Ticket Created
over 2 years ago

CIQTOOLS-128

Unused new expressions are discarded

Given:

    var wasCalled as Boolean = false;
    class C {
        function initialize(logger as Logger) {
            logger.debug("This should appear");
            wasCalled = true;
        }
    }

    (:test)
    function test(logger as Logger) as Boolean {
        new C(logger);
        return wasCalled;
    }

The code compiles with no warnings or errors with strict type checking enabled, but the test fails. If I change it to "var c = new C(logger);" instead, it passes.

It looks like the compiler completely ignores the "new C". I get the same behavior with every recent sdk, including 4.1.5, 4.1.6 and 4.2.0-beta (and with the last two, at any optimization level).

EDIT: There's more strange behavior. If I add a public foo() method to C, and a public x as Number:

(new C(logger)).foo(); // works as expected. A C is constructed, and foo is called
(new C(logger)).x; // compiles, but C is not constructed
(new C(logger)).x++; // syntax error
++(new C(logger)).x; // syntax error
(new C(logger)).x = 42; // syntax error

EDIT2: Sorry, too many moving parts.

It turns out that (new C(logger)).x does construct a C in 4.1.5, but doesn't in 4.1.6 or 4.2.0-beta (unless you compile at -O0)

Parents Comment Children
  • Can you point me to it, I can't seem to find it...

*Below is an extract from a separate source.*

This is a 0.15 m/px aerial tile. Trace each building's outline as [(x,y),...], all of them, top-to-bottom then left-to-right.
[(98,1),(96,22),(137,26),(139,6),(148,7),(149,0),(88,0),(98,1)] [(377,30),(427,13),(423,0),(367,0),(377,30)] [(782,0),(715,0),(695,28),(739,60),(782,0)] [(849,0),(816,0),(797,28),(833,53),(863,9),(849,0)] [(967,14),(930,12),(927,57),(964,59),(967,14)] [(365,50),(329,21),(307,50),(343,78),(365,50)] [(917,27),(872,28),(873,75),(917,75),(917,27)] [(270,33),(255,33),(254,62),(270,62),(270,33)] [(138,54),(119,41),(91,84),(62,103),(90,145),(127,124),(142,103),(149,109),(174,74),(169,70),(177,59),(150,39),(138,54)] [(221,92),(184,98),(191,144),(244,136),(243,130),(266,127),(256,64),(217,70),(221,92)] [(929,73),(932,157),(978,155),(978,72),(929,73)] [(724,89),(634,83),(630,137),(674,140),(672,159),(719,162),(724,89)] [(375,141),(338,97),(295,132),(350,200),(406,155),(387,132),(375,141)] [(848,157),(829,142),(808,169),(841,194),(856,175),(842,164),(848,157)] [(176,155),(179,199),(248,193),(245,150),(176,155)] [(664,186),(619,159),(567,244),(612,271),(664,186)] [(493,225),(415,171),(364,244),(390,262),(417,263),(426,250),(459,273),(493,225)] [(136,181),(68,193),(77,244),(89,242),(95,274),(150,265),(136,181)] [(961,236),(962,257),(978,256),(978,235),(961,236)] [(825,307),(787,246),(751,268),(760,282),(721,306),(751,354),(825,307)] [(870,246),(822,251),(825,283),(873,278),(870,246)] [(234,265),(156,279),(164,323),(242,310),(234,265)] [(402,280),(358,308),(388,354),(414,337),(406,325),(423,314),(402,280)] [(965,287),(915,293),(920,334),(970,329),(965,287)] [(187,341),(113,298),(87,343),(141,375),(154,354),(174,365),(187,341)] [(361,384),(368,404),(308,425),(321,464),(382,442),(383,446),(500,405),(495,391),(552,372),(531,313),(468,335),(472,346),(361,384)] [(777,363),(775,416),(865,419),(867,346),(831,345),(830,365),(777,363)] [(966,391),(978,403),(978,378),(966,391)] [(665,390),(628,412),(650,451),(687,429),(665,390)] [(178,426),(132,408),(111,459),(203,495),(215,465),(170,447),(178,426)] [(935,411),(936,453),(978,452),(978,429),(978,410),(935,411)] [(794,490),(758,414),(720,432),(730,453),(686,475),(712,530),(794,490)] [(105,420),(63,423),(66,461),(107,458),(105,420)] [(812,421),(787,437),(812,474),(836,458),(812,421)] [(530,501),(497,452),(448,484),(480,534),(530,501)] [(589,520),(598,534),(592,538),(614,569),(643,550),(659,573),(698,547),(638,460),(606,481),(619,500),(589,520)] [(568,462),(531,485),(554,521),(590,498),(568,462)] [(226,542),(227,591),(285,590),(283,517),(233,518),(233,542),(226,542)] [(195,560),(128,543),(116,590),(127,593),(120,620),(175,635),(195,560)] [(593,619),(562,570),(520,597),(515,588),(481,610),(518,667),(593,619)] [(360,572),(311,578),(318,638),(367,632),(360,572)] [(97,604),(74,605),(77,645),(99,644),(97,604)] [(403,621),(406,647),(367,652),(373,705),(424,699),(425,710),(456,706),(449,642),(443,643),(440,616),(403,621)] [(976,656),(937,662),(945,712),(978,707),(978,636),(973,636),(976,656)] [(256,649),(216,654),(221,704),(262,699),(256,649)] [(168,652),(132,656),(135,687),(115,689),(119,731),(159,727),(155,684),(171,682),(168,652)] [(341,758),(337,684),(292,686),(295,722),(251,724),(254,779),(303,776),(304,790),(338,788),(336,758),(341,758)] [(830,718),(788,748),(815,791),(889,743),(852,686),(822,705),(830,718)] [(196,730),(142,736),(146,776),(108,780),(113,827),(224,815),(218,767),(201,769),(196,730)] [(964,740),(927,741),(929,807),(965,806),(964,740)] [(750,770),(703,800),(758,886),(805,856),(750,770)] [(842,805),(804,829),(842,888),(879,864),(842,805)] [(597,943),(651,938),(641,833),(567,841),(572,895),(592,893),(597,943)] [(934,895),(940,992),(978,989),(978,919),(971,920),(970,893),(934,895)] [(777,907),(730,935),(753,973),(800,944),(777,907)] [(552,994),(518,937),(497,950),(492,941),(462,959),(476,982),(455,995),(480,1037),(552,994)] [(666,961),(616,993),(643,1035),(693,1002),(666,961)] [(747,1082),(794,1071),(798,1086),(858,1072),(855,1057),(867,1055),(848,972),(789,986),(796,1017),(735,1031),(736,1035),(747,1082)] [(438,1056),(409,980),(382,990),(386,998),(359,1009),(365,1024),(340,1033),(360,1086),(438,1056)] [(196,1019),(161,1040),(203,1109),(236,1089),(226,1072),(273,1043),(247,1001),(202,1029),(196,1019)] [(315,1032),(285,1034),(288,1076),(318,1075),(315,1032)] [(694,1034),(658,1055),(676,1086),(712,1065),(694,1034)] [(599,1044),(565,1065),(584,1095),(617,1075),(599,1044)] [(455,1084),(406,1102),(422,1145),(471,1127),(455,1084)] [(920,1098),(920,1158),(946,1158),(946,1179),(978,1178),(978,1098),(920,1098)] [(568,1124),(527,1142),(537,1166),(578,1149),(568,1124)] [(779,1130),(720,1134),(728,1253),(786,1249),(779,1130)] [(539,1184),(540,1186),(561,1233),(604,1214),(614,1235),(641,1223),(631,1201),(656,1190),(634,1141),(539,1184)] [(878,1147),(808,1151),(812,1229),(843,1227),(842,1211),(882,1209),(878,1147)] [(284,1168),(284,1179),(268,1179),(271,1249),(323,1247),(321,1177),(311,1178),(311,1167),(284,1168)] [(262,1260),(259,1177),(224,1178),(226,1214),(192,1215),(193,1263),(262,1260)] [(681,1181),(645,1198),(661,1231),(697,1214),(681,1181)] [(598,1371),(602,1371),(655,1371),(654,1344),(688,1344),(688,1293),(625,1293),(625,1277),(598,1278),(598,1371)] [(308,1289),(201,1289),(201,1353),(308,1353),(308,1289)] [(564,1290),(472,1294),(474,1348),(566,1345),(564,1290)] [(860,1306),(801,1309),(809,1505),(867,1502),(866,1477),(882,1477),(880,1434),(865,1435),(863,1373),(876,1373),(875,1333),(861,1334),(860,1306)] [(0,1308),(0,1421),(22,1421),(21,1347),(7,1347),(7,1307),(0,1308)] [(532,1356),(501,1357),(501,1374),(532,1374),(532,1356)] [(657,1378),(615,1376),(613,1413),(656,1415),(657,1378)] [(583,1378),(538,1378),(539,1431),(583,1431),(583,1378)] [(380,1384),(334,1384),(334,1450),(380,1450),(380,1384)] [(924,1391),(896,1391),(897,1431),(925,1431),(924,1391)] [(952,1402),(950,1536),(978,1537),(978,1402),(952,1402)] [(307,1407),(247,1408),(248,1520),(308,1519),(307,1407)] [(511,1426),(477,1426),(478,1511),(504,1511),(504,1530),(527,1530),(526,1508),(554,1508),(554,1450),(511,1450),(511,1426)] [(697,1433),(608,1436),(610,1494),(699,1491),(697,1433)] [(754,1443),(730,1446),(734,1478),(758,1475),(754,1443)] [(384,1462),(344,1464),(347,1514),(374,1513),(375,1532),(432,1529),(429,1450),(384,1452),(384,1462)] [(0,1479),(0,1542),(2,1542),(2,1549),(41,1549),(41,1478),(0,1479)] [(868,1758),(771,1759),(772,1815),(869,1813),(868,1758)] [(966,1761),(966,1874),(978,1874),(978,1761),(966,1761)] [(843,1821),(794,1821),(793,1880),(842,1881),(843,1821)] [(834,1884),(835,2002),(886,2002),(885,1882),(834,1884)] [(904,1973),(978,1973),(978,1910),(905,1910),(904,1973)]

    I filed a bug months ago about issues compiling certain top level expressions, and there are similar issues for things like "x && foo();" which ought to be shorthand for "if (x) { foo(); }" but which actually tends to fail to compile (I've not checked if any of those were fixed recently).

    I also see that '[1, 2, foo(), 3]' as a top-level expression seems to get thrown away entirely (ie foo() does not get called). I guess the compiler decides that constructing the array is pointless, but forgets that the elements might have side effects. Maybe this is what the other issue referred to?